We had an aspen tree in our backyard that was tall and beautiful. It happened to be the only mature tree in our backyard at the time. It was also the only source of shade on a hot day. It was the only tree my kids could climb. It was the only tree we had that turned yellow in the fall. Above the surface it looked like a strong healthy tree.
Looking out the kitchen window at the tree, my husband asked, “Has that tree always leaned that far?” It had always leaned a little towards the west due to the strong winds that come in from the canyon from time to time. But had it always leaned that much? It was only after digging up a photo from 5 years earlier that it became obvious that the tree was leaning significantly more. It had happened so gradually it was difficult to detect a difference.
And then one day, a very light wind came through and the tree just tipped over. It’s not uncommon for trees to get blown over in our neighborhood from the winds, but this wind was hardly strong enough to keep a kite in flight. Confused we walked outside and that is when we noticed for the first time that the decaying trunk. Something had been stealthily eating away at the trunk for some time, but the tree looked fine, it was just leaning more than usual, so we never suspected it.
Many relationships look fine from the surface, but what’s happening below the surface matters. What makes a marriage work? Not “work” as in the ability to endure each other for 50 years. What is it that makes a good marriage between two imperfect fallible humans?

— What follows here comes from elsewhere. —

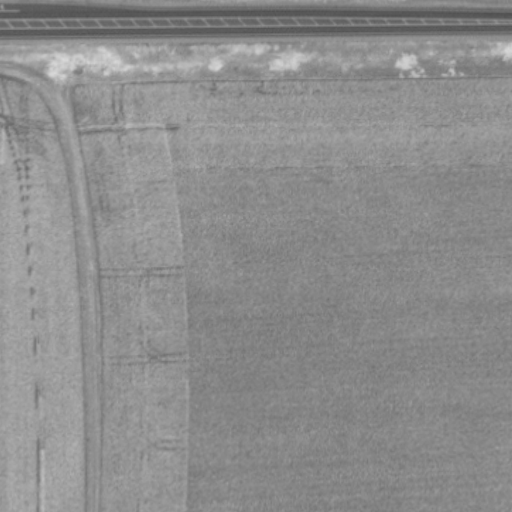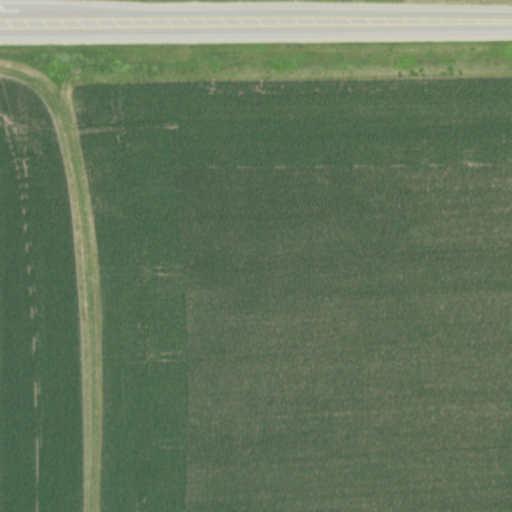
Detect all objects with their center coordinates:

A marriage works when both individuals are more invested in their marriage than in their ego. A good marriage is created when both individuals in the marriage are willing to sacrifice their egos so that they can confront their own shortcoming and mistakes. It won’t work if only one person is confronting their ego and the other isn’t. And it won’t work if one person is willing to confront their ego only if and when the other person confronts. And it won’t work if one person confronts their own issues and also confront the issues of their spouse for them. Good, strong, happy marriages are built when two people are able to tolerate the discomfort of honestly seeing their own short comings and mistakes and taking responsibility for them. If not, it may look good from the surface, but below the ego is at work slowly (sometimes quickly) eroding away the roots.